1 700 000 stranieri sono residenti nel Nord-Ovest della penisola, oltre 1 milione in Lombardia, attivissimo polo economico sia industriale sia commerciale, 1 200 000 nel Nord-Est, il resto distribuito nelle altre aree della penisola. La maggiore comunità straniera in Italia è quella rumena, passata da 250 000 persone nel 2005 a 1 100 000 nel 2015. Questo incremento si spiega con l’ingresso della Romania nell’Unione Europea, avvenuto nel 2007, che ha permesso ai cittadini rumeni di muoversi e stabilirsi liberamente in tutti gli Stati membri. La seconda comunità più numerosa è quella albanese (500 000 persone), mentre al terzo posto ci sono i marocchini (450 000 nel 2012), seguiti dai cinesi e dagli ucraini (circa 200 000 ciascuna). Questi numeri non tengono conto del fenomeno dell’immigrazione irregolare, cioè degli stranieri che risiedono in Italia senza permesso. La presenza di comunità di stranieri residenti in Italia ormai da molti anni ha inoltre portato in evidenza il fenomeno degli immigrati
di seconda generazione, cioè coloro che sono nati in Italia ma, essendo i loro genitori stranieri, non hanno automaticamente la cittadinanza italiana. In Italia, e nella maggior parte degli altri Paesi europei, vige infatti un’interpretazione della legge sulla cittadinanza chiamata ius sanguinis (in latino “diritto di sangue”), per la quale un neonato acquisisce la cittadinanza dei genitori indipendentemente dal luogo di nascita. Per questo oggi sono quasi un milione i ragazzi sotto i 18 anni che, pur essendo nati in Italia, non sono ufficialmente cittadini italiani.
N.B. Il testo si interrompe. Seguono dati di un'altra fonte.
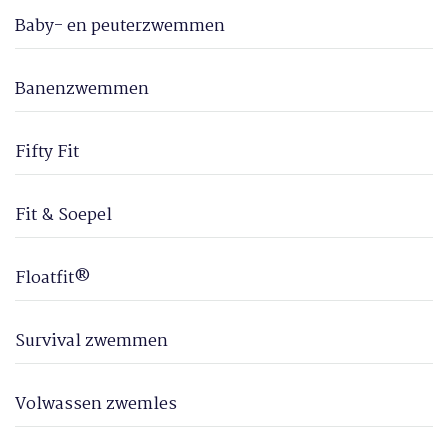
Baby- en peuterzwemmen
Banenzwemmen
Fifty Fit
Fit & Soepel
Floatfit®
Survival zwemmen
Volwassen zwemles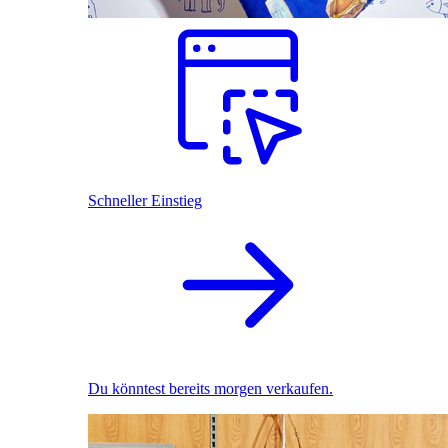
Schneller Einstieg
Du könntest bereits morgen verkaufen.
Il loro numero, poi, è destinato ad aumentare, considerando che nel 2013 il 15% di tutti i bambini nati in Italia aveva genitori stranieri. Negli ultimi anni è stata avanzata da più parti la proposta di modificare la legge sulla cittadinanza adottando l’interpretazione denominata ius solis (“diritto del suolo”), in base alla quale tutti i nati sul suolo italiano diventerebbero automaticamente cittadini italiani.
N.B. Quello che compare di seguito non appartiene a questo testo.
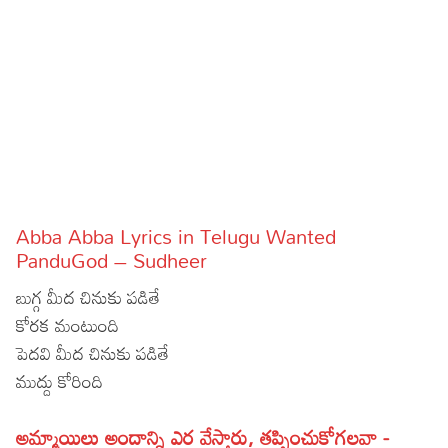
Sports
Gallery*
Poetry
Lyrics
Reviews
Movie Reviews
Food
Abba Abba Lyrics in Telugu Wanted
Articles
PanduGod – Sudheer
బుగ్గ మీద చినుకు పడితే
Facts
కోరక మంటుంది
Devotional
పెదవి మీద చినుకు పడితే
ముద్దు కోరింది
Christianity
Hindi
Hinduism
Lyrics in Hindi – Devotional Songs
Tamil
అమ్మాయిలు అందాన్ని ఎర వేస్తారు, తప్పించుకోగలవా -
La presenza e il continuo arrivo di immigrati in Italia costituisce una risorsa per il Paese: molti di loro svolgono lavori necessari ma spesso considerati troppo faticosi e “umili” dagli italiani, per esempio nel campo dell’agricoltura o dell’assistenza agli anziani. L’arrivo di immigrati aiuta inoltre a compensare il calo della natalità e l’invecchiamento della popolazione, dato che si tratta di persone mediamente più giovani e con più figli rispetto alla media della popolazione.
Quella italiana si avvia dunque a diventare una società pienamente multiculturale, in cui convivono persone di origini diverse, ma questo processo genera anche reazioni negative, che in alcuni casi degenerano in episodi di intolleranza e razzismo nei confronti di persone appartenenti a etnie, razze o religioni minoritarie.